**Set problem**
Please extract each line in the entries that contains the string "skLineSegment".

○ ○ ○

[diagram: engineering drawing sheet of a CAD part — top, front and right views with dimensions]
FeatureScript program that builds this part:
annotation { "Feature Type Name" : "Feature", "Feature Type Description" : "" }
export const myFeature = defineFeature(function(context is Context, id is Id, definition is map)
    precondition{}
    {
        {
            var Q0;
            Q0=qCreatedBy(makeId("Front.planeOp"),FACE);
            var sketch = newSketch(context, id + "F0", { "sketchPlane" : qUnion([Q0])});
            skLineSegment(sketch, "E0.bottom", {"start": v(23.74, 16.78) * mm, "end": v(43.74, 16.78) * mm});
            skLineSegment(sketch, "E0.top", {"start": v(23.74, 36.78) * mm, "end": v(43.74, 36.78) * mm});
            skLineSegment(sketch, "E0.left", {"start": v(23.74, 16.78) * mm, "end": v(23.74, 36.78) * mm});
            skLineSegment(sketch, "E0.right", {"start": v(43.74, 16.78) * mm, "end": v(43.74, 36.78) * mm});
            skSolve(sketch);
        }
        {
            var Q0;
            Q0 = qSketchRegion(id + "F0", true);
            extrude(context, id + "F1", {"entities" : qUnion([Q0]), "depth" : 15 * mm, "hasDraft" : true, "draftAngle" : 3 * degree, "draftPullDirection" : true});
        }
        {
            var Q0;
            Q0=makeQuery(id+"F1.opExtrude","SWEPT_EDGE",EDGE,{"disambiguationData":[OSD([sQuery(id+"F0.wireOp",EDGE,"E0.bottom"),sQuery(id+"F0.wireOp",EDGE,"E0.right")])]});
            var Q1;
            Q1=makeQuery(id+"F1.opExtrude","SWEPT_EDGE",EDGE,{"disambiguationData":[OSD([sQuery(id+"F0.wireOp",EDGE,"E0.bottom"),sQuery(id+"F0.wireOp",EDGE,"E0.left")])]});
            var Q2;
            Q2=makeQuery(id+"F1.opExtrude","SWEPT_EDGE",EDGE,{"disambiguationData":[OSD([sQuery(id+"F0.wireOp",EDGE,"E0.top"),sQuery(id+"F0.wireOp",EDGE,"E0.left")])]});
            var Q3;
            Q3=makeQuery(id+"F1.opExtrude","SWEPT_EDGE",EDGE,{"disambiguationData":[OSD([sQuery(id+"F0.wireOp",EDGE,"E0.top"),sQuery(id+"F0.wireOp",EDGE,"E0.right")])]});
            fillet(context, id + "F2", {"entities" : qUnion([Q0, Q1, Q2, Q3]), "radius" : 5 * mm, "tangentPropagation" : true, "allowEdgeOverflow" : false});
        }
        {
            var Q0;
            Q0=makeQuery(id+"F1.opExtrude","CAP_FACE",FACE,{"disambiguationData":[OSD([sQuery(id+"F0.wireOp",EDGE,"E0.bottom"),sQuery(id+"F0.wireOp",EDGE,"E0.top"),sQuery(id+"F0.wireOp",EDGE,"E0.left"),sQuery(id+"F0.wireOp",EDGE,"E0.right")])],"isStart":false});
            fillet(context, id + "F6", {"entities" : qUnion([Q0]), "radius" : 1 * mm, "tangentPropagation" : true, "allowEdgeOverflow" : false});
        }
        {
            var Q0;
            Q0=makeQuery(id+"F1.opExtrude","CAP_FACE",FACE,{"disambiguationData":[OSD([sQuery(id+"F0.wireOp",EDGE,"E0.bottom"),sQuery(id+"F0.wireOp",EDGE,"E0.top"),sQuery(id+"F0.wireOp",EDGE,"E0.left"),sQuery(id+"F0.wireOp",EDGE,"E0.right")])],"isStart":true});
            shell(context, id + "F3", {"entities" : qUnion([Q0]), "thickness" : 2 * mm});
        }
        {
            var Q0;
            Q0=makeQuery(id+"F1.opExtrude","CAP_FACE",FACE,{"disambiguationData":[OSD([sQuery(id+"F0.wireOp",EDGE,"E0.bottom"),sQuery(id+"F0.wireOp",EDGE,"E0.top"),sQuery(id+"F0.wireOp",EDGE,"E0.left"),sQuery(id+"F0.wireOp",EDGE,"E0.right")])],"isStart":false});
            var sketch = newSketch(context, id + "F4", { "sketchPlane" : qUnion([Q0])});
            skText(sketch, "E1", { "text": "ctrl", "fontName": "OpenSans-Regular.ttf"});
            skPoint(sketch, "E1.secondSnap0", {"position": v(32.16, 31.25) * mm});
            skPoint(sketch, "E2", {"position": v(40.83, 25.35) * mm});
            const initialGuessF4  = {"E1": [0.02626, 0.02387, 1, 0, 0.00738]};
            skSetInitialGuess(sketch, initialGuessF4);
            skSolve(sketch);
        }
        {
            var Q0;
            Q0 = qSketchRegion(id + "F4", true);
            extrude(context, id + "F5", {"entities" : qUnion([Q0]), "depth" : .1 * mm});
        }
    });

○ ○ ○

**Problem solution**
            skLineSegment(sketch, "E0.bottom", {"start": v(23.74, 16.78) * mm, "end": v(43.74, 16.78) * mm});
            skLineSegment(sketch, "E0.top", {"start": v(23.74, 36.78) * mm, "end": v(43.74, 36.78) * mm});
            skLineSegment(sketch, "E0.left", {"start": v(23.74, 16.78) * mm, "end": v(23.74, 36.78) * mm});
            skLineSegment(sketch, "E0.right", {"start": v(43.74, 16.78) * mm, "end": v(43.74, 36.78) * mm});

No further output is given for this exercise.